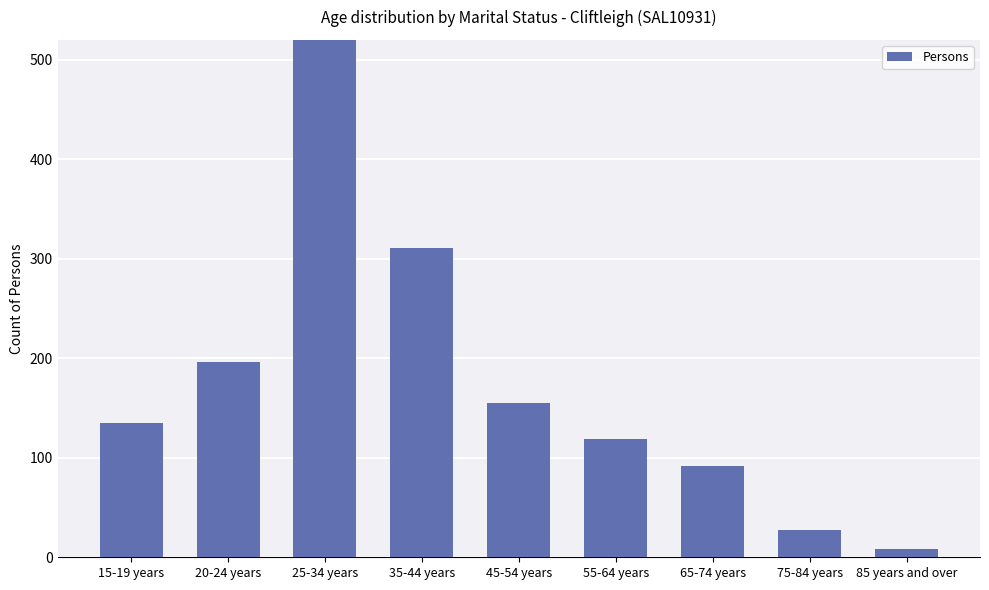

Where does the data first go above 135?

20-24 years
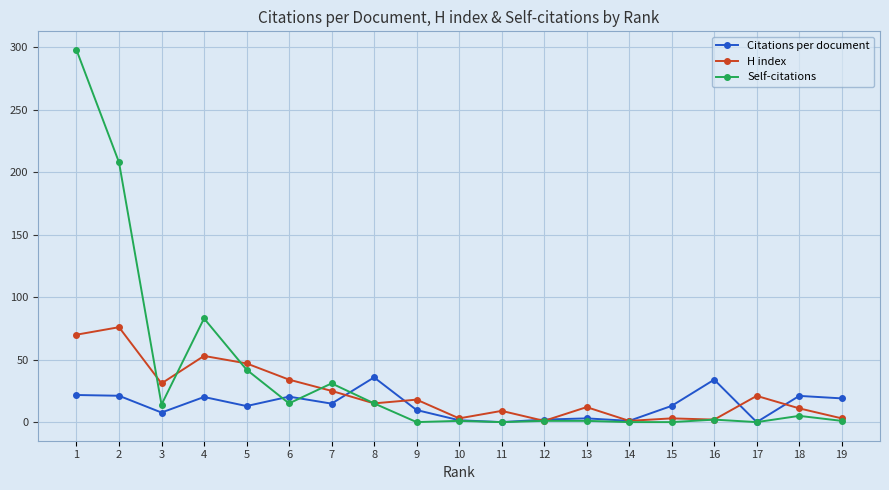

What is the spread (max minus min) of values at 2?

186.9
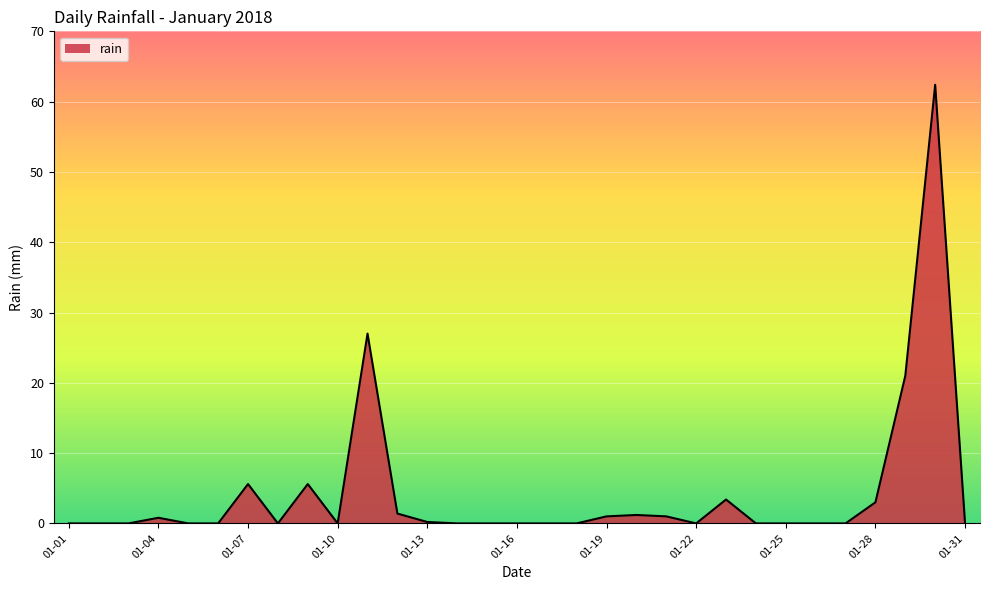

What is the difference between the maximum and minimum values?

62.4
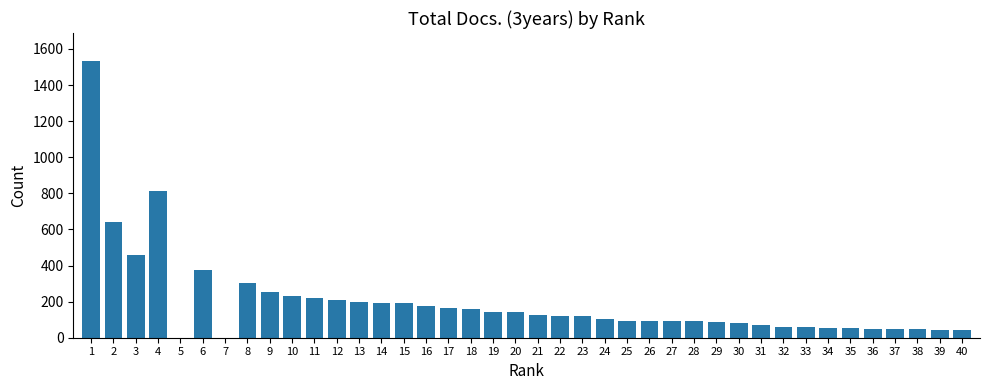

What is the change in value from 6 to 7?

-373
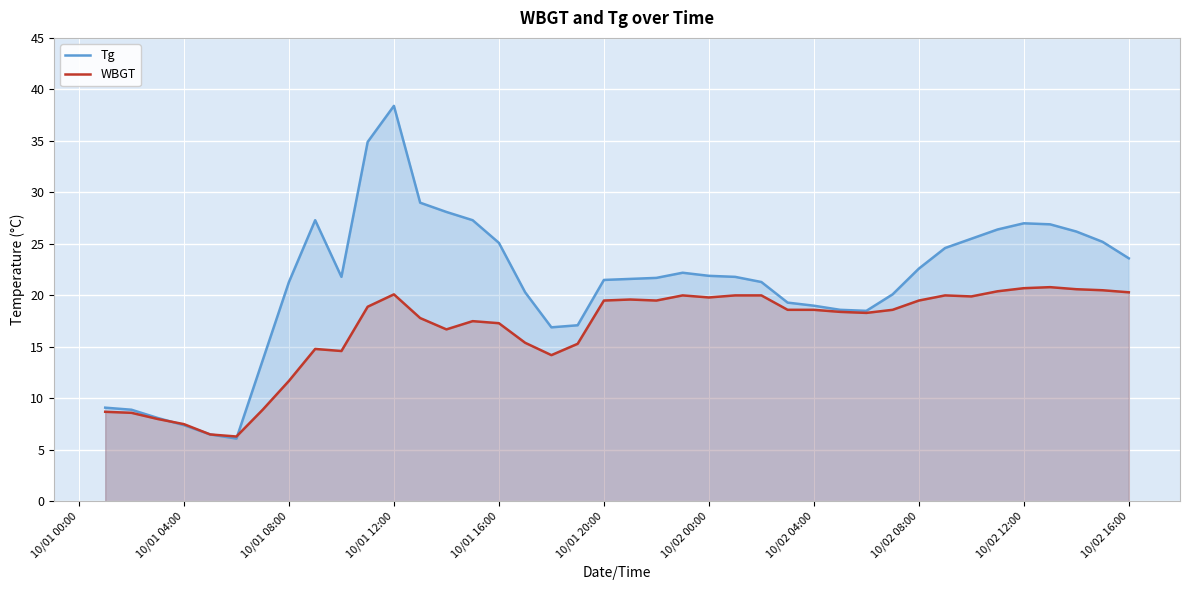

True or false: WBGT has more than 0 points higher than both neighbors.

True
^^^^
> **ACTION ITEM**
Pick out every line above that contains the word "values", and copy each one.

> **RESPONSE BOX**
What is the spread (max minus min) of values at 2?
What is the difference between the maximum and minimum values?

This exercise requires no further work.